Let $R = \mathbb{Z} [ \frac{1}{p}]$ for some prime number $p$ and $GL_{n,R}$ be the general linear group scheme over $R$. The bar construction gives a simplicial scheme $BGL_{n,R}$ over the constant simplicial scheme $Spec(R)$. If $q$ is a prime different from $p$ we can pull $BGL_{n,R}$ back along a map $Spec( \bar{\mathbb{F}_q}) \to Spec(R)$ to get $BGL_{n,\bar{\mathbb{F}_q}}$. Here $\bar{\mathbb{F}_q}$ is an algebraic closure of $\mathbb{F}_q$. The simplicial scheme $BGL_{n,\bar{\mathbb{F}_q}}$ has the nice property that if we apply Friedlander's étale topological type functor, defined here, and then p-complete, we get something that is equivalent to the $p$-completion tower $ \{ (\mathbb{Z}/p)_s BGL_n( \mathbb{C}) \}_s $. (Here $BGL_{n}( \mathbb{C})$ means the singular simplicial set of the classifying space of the Lie group).
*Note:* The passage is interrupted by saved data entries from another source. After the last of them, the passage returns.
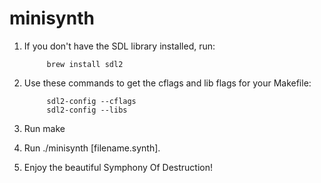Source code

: # minisynth

1. If you don't have the SDL library installed, run:

            brew install sdl2

2. Use these commands to get the cflags and lib flags for your Makefile:

            sdl2-config --cflags
            sdl2-config --libs

3. Run make

4. Run ./minisynth [filename.synth].

5. Enjoy the beautiful Symphony Of Destruction! 

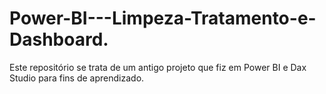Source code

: # Power-BI---Limpeza-Tratamento-e-Dashboard.
Este repositório se trata de um antigo projeto que fiz em Power BI e Dax Studio para fins de aprendizado.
Several articles state that the sequence$$(BGL_{n,\bar{\mathbb{F}_q}})_{ét} \to (BGL_{n,R})_{ét} \to Spec(R)_{ét}$$ becomes a fibration sequence after $p$-completing the $BGL$ terms, but I haven't been able to find any proof or argument supporting this anywhere. Does anyone know of a proof or argument for this?
In the article Exotic cohomology for $GL_n(\mathbb{Z} [ \frac{1}{2}])$ the reader is referred to Étale homotopy of simplicial schemes but I have only been able to find a proof of the $p$-adic equivalence I mentioned above, not of the fibration sequence. In Algebraic and étale k-theory it is used several times.
I hope this question isn't too narrow for Mathoverflow.
The reason that I ask is that I would like to have similar fibration sequences for other group schemes and I hope they will be fibration sequences for the same reason that the one above is.